Exercise brief
Your task is to copy each line of the material that includes "Working".

Source material
----

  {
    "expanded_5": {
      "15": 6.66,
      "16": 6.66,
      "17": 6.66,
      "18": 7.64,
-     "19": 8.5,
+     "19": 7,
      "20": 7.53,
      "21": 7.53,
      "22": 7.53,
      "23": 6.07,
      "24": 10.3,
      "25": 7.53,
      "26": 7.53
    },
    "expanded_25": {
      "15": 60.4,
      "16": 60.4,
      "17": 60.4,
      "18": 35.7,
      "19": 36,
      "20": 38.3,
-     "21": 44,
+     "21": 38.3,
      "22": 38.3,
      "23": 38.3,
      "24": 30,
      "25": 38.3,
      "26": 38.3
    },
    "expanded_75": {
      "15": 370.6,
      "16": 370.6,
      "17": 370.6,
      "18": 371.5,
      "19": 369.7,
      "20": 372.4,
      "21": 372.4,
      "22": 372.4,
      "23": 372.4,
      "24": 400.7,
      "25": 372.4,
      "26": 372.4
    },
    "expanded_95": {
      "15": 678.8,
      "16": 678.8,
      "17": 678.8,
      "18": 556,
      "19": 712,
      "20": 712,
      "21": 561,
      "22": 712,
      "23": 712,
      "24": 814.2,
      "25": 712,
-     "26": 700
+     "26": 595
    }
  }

----

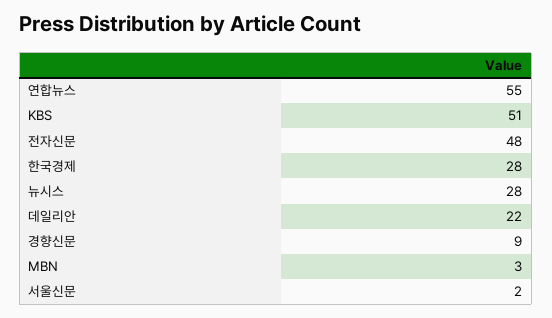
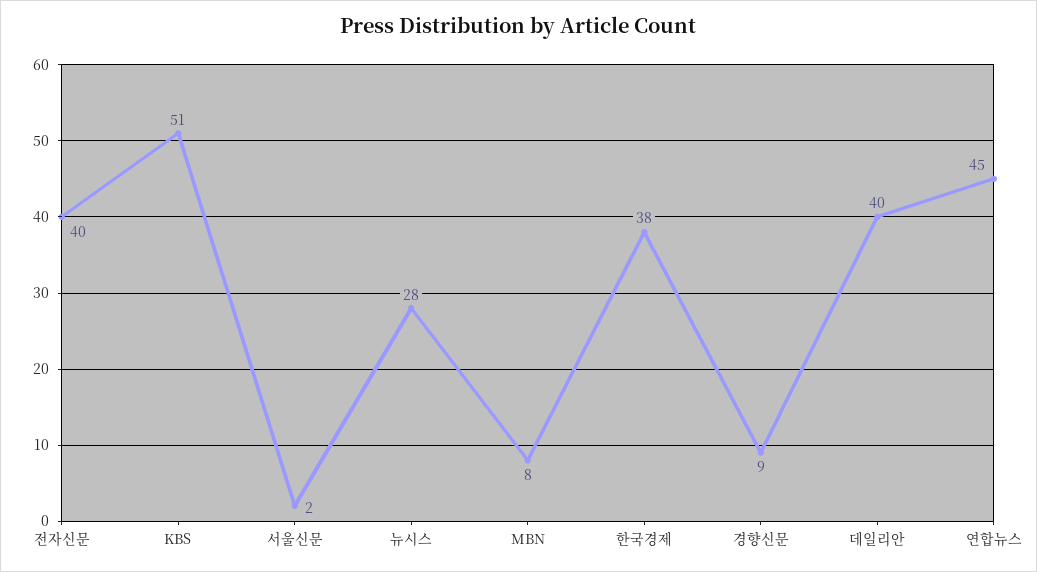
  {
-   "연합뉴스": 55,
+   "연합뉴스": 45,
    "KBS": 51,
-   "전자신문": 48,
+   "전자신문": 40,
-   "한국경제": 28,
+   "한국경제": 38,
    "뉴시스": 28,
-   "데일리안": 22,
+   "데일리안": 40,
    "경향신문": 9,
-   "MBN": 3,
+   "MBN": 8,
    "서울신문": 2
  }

----

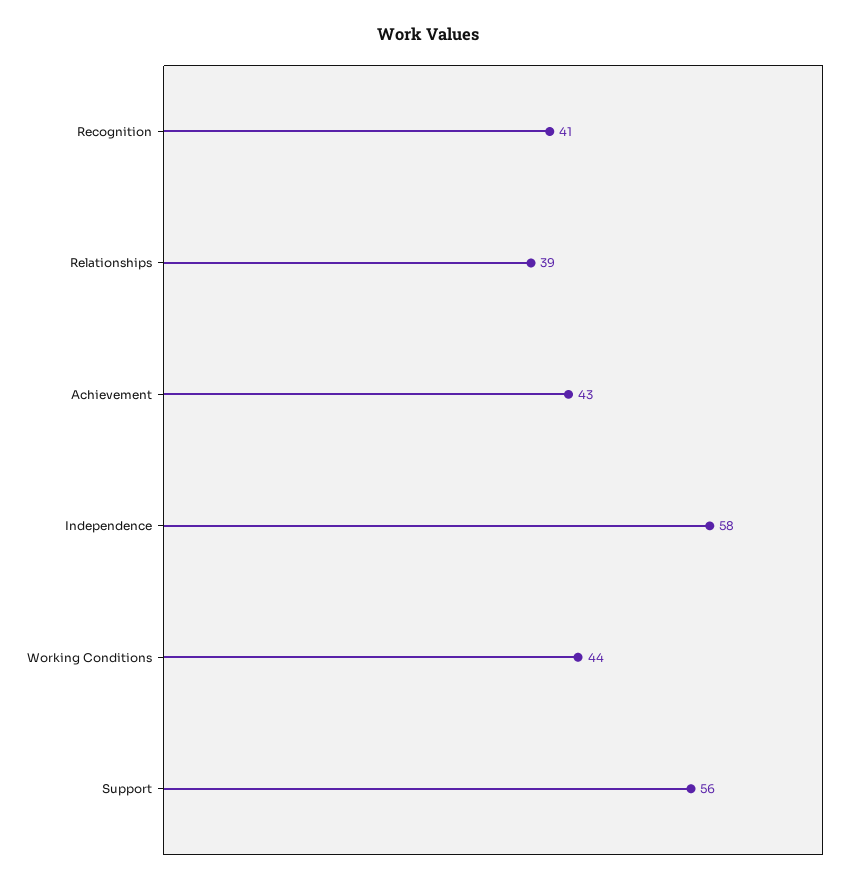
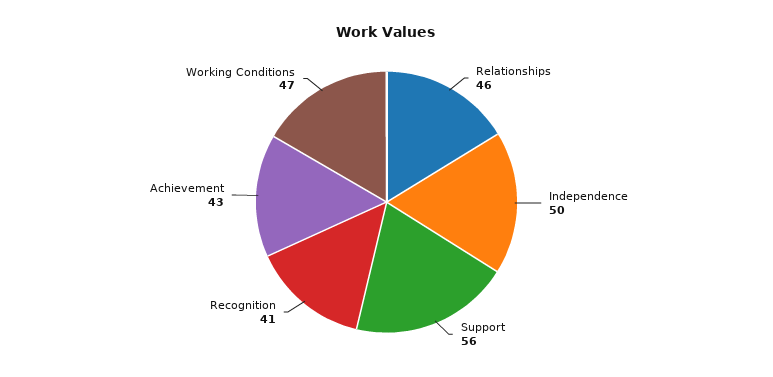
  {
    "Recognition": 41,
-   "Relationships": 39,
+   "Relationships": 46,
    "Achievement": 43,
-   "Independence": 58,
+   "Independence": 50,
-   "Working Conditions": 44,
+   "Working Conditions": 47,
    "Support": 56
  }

----

Task solution
-   "Working Conditions": 44,
+   "Working Conditions": 47,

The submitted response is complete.